- **TÂCHE À FAIRE 1**:
Recopiez à l'identique les relevés, de leur première ligne jusqu'à celle qui contient « wOohOo~ congrats!! », bornes comprises.

Propos recueillis par Raymond FALADE
Bénin Intelligent : La Russie à la tête du Conseil de sécurité de l’Onu, quel pourrait être l’impact de cette ascension du pays de Vladimir Poutine dans le contexte de guerre avec l’Ukraine ?
Codjo Orisha, politologue : Il ne s’agit pas d’une ascension de la Russie. C’est une règle au sein du Conseil de sécurité de l’Onu de déléguer mensuellement la présidence à un des 15 membres de l’organe (5 permanents et 10 non permanents). Le rôle du Conseil de sécurité est de garantir la paix et la sécurité internationale dans le monde. C’est donc l’organe le plus habilité à gérer les crises et les diverses tensions au niveau mondiale.
Et contrairement aux autres organes de l’Onu qui ont seulement le privilège d’émettre des recommandations, le Conseil de sécurité peut prendre des décisions à l’encontre d’un pays membres de l’organisation. Cela dit, le pays qui assure la présidence tournante de l’organe n’a pas de prérogatives particulières, excepté le fait qu’il assure la police des débats. Dans ce contexte, il peut organiser des réunions portant sur des thématiques qui lui sont chères.
D’ailleurs, il faut le remarquer, la Russie n’a pas manqué le coche. Elle a très vite annoncé les couleurs dès le 1er avril, date de la prise de fonction de son représentant permanent Vassili Nebenzia. Entre autres on sait qu’au cours de cette présidence qu’il se tiendra une réunion informelle sur les enfants évacués de la ‘’zone de l’opération spéciale’’.
Moscou entend bien promouvoir un multilatéralisme et un monde multipolaire plus respectueux des principes des Nations-Unies par le biais d’un débat public.
Il faut donc le remarquer, l’agenda du Kremlin pour ce mois met en évidence l’avantage qu’il peut tirer de sa présidence à la tête du Conseil de sécurité pour avancer ses pions.
Il ne faut pas oublier que l’une des principales accusations de la Cpi [Cour pénale internationale, ndlr] à l’encontre du président Vladimir Poutine et Maria Alexeïevna Lvova-Belova, sa commissaire présidentielle aux droits de l’enfant, est le « crime de guerre de déportation illégale d’enfants ». Mais au menu de l’agenda russe, il y a également la situation géopolitique au Moyen-Orient. Les discussions prévues pour le 25 avril porteront sans doute sur la crise syrienne et les négociations sur le nucléaire iranien.
Enfin, Moscou entend bien promouvoir un multilatéralisme et un monde multipolaire plus respectueux des principes des Nations-Unies par le biais d’un débat public.

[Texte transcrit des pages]
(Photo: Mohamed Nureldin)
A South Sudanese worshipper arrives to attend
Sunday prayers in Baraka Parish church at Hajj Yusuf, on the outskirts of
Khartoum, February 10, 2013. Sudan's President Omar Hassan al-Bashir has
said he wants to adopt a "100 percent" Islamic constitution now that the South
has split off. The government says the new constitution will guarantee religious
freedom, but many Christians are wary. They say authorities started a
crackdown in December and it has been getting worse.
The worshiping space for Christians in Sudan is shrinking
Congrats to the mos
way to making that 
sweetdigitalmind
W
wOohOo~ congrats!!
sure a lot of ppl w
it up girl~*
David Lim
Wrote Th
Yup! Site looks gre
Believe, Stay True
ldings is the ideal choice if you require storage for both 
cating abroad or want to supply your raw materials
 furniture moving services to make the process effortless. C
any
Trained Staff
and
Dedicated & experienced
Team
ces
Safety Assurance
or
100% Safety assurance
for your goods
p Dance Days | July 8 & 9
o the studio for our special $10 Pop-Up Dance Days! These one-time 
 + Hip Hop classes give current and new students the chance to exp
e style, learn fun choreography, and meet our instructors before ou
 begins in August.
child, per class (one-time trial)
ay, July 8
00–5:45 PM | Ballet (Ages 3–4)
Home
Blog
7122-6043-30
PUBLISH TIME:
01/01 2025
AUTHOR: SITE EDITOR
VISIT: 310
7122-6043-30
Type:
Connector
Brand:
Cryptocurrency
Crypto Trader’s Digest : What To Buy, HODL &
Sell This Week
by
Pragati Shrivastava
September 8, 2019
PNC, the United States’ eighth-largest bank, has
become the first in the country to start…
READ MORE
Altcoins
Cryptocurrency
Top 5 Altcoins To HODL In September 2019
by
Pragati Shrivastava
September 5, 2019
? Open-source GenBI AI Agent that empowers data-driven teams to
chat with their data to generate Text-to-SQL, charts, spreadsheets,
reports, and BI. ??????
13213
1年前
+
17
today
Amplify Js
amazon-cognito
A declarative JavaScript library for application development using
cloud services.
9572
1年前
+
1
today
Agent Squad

- **TÂCHE À FAIRE 2**:
D'après l'extrait du document, à quelle date le représentant permanent de la Russie, Vassili Nebenzia, a-t-il pris ses fonctions ?

- **ESPACE DE RÉPONSE 1**:
(Photo: Mohamed Nureldin)
A South Sudanese worshipper arrives to attend
Sunday prayers in Baraka Parish church at Hajj Yusuf, on the outskirts of
Khartoum, February 10, 2013. Sudan's President Omar Hassan al-Bashir has
said he wants to adopt a "100 percent" Islamic constitution now that the South
has split off. The government says the new constitution will guarantee religious
freedom, but many Christians are wary. They say authorities started a
crackdown in December and it has been getting worse.
The worshiping space for Christians in Sudan is shrinking
Congrats to the mos
way to making that 
sweetdigitalmind
W
wOohOo~ congrats!!

- **ESPACE DE RÉPONSE 2**:
Le 1er avril.